Reading the data from Project Gutenberg
This package contains the code to load an "RDF" file which is a specific format of XML that is used by Project Gutenberg. The offline catalogs page at that site requests that the RDF format be the one used for fetching data for offline uses.
Note that they have some sample data on that page which is very old (6 years). The format of this data is not the same as the current format and it will not work with this code.
Templates
Go has two template systems with the same API, html/template and text/template. We're going to use one or both of these to deliver formatted content in some contexts. (The difference is that html/template has extra filtering to help generated code to avoid code injection attacks.)
The LFL API can deliver JSON to endpoints that are expecting to talk to an API, but we also want to support using this system as a web-based framework or perhaps just delivering some plain text.
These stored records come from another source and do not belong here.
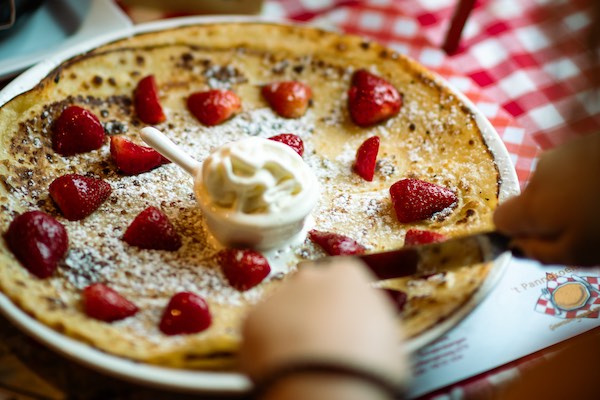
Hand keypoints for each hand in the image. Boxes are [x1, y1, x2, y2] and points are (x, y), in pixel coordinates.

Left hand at [240, 258, 408, 398]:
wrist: (327, 386)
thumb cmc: (368, 365)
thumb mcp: (387, 333)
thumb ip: (369, 314)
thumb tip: (362, 322)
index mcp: (347, 275)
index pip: (343, 274)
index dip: (343, 297)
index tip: (345, 317)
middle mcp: (310, 277)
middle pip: (308, 284)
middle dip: (312, 304)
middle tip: (320, 336)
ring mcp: (278, 295)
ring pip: (282, 306)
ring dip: (288, 323)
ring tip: (299, 355)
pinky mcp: (252, 318)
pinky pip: (260, 327)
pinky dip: (265, 343)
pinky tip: (280, 362)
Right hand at [494, 132, 599, 265]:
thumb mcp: (578, 254)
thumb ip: (538, 253)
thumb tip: (516, 246)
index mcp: (531, 204)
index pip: (499, 219)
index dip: (515, 233)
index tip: (539, 241)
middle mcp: (539, 174)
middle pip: (529, 200)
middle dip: (547, 215)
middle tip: (583, 229)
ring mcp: (564, 153)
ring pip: (553, 183)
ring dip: (569, 197)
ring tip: (599, 206)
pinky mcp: (588, 142)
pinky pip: (574, 168)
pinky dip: (586, 180)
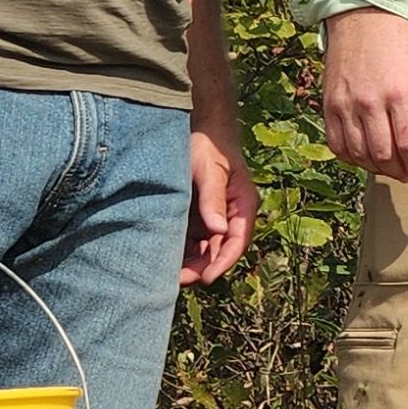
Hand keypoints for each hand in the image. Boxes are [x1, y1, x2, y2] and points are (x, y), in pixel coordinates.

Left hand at [182, 119, 258, 282]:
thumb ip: (214, 199)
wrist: (197, 127)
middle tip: (179, 281)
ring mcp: (215, 215)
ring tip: (168, 274)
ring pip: (205, 247)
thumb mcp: (210, 171)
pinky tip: (164, 256)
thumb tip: (219, 230)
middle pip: (220, 250)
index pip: (237, 241)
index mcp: (243, 205)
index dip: (223, 263)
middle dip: (202, 267)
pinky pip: (192, 238)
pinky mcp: (198, 213)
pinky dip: (182, 249)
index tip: (206, 279)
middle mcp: (231, 214)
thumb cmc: (207, 146)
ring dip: (191, 261)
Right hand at [321, 5, 407, 181]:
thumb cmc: (403, 45)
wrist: (364, 20)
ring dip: (375, 167)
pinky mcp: (329, 104)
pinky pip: (335, 143)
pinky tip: (363, 156)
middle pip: (383, 154)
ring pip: (358, 153)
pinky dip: (350, 157)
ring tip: (388, 167)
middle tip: (407, 173)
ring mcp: (346, 105)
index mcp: (400, 95)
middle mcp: (370, 103)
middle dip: (398, 171)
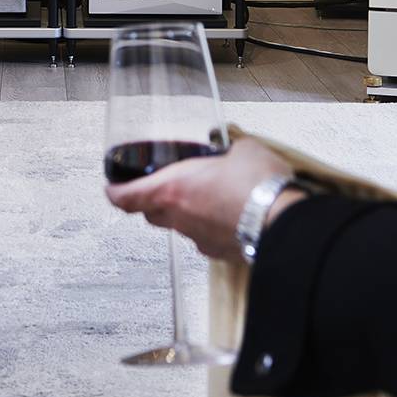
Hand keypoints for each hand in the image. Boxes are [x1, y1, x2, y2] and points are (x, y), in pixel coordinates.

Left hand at [105, 134, 302, 260]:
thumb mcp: (240, 148)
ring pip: (180, 227)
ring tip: (206, 197)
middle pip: (151, 214)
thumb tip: (229, 143)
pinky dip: (211, 228)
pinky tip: (228, 215)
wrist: (285, 221)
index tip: (112, 187)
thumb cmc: (259, 184)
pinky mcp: (220, 253)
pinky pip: (206, 239)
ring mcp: (199, 239)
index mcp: (172, 190)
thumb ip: (227, 145)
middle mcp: (180, 218)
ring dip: (187, 214)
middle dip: (153, 202)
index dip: (114, 192)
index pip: (125, 198)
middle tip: (163, 187)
In an ideal world, it would be great to publish the template capability and allow clients to upload a template that formats data in the way they'd like to get it. But the reality is that doing so in a safe and secure manner is Certifiably Hard, so for now at least we'll be putting templates into a local folder and using only pre-existing templates to format the output. If you're a client and need some different data formats, please consider submitting a PR with a different template.
Accounts
In order to be able to put this up on a public site and allow third party API access, it's important that we have API keys so that usage by specific accounts can be tracked and (if necessary) throttled to avoid overload. API keys can be requested by submitting an issue on this repository and are generated manually, so please allow sufficient time for a response. Queries on the deployed service require an API key in a header.